KWS : comptes rendus de lecture sur la Science-Fiction

Sébastien Cixous : Science et fiction

anthologie critique sur la Science-Fiction, 2000

chronique par Pascal J. Thomas, 2001

Les "Archives de l'Imaginaire" pubiées par Infini ont pour but de rendre accessibles à nouveau des articles sur la SF dispersés dans des supports plus ou moins confidentiels, qui vont des revues universitaires aux fanzines. Cette première livraison compte aussi son lot d'articles inédits (par l'anthologiste lui-même,(1) Pierre Jean Brouillaud et Philippe Clermont), et tous les auteurs ont eu l'occasion de réviser éventuellement leur texte.

Comptant parmi les contributeurs paresseux, je n'ai à peu près rien changé aux deux (!) articles de moi que Cixous a cru bon d'inclure dans le recueil. Je ne suis pas en mesure de porter un jugement critique sur mes propres œuvres. Disons qu'avec un article de Jean-Louis Trudel sur la relativité (et la physique du xxe siècle en général) à l'usage des lecteurs de SF, ils constituent la contribution des sciences “dures” au recueil.

Après l'introduction de Cixous, présentation générale et rectification de quelques idées reçues, Gérard Klein ouvre le recueil avec un article qui remet sobrement les pendules à l'heure — sur un ton qui est bien le sien — en ce qui concerne les rapports entre science et SF.

Joseph Altairac, Pierre Jean Brouillaud et Alfred Jarry (!), chacun à leur manière, évoquent des travestissements avoués de la science qui explorent la pensée scientifique par la réduction à l'absurde. Paradoxal aussi à sa manière, Gilles Menegaldo défend de façon documentée et passionnante le statut de H.P. Lovecraft comme auteur rationaliste, admirateur et connaisseur de la science de son temps — en dépit de l'ambiance d'inconnaissable et de terreur qui baigne ses textes.
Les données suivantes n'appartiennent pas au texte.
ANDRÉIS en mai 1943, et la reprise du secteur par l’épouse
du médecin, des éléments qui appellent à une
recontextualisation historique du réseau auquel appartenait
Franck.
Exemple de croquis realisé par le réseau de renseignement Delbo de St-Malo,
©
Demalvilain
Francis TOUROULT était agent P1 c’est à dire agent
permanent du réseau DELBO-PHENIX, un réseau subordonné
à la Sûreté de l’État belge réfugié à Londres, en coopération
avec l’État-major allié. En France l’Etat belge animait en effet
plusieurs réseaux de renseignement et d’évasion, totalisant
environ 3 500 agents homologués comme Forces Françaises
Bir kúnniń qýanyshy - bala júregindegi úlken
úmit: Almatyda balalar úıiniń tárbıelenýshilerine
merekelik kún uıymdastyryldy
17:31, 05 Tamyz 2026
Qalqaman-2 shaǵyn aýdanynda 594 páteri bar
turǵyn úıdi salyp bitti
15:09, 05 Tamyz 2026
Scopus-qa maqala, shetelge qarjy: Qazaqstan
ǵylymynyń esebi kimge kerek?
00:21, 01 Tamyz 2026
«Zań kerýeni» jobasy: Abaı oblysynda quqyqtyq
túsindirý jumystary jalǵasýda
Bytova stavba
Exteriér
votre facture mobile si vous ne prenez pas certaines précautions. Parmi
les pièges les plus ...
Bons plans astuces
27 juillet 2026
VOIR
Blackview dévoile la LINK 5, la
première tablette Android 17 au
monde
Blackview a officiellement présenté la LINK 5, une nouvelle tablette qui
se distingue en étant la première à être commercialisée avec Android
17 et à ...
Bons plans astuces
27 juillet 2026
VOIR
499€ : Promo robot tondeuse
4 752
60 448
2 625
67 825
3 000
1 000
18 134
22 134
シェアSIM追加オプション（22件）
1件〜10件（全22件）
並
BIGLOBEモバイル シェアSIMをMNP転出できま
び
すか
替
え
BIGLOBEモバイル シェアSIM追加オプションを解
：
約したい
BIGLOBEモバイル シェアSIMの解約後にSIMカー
Le cœur du livre, toutefois, réside dans cinq articles qui, tous, tournent autour des questions liées au vivant, et à la définition de la place de l'Homme dans l'ensemble de la vie. Que Darwin y tienne une place centrale n'est pas surprenant, et ne s'explique pas uniquement par le goût des universitaires pour les auteurs morts (les écrivains qui sont les sujets des articles sont respectivement Marivaux, Mary Shelley, H.G. Wells, J.-H. Rosny aîné et Edgar Rice Burroughs — l'arrangement chronologique est celui retenu par l'anthologiste). La définition de l'humain est un sujet central — sinon le sujet central — de la SF, et Darwin reste l'auteur d'un changement majeur de paradigme dans notre conception de l'humain.(2) Gwenhaël Ponnau sur la Machine à explorer le temps et l'Île du docteur Moreau, et Cixous sur Tarzan emportent mon adhésion sans réserves — en ceci que, entre autres choses, ils montrent comment leurs sujets s'inscrivaient, quelle que soit la forme fictionnelle de leur œuvre, dans des débats scientifiques et philosophiques de leur temps.

Issus de sources variées, dissemblables par leurs longueurs et leurs motivations, ces articles n'admettent pas un protocole de lecture unique mais tous retiennent l'attention. Les essais sur la SF semblent bien se vendre en ce moment, à leur modeste niveau — ce fut le cas à tout le moins pour le recueil publié il y a deux ou trois ans comme numéro spécial de Galaxies ; espérons que ce volume bénéficiera de la mode, il le mérite.

Pascal J. Thomas → Keep Watching the Skies!, nº 40, septembre 2001


  1. Soyons honnête : un fragment en apparut dans KWS 31-32 mais ce n'est rien à côté du texte complet.
  2. Peut-être le xxe siècle a-t-il connu un génie comparable, mais il semble que notre perspective est encore trop courte pour que son influence soit mesurable.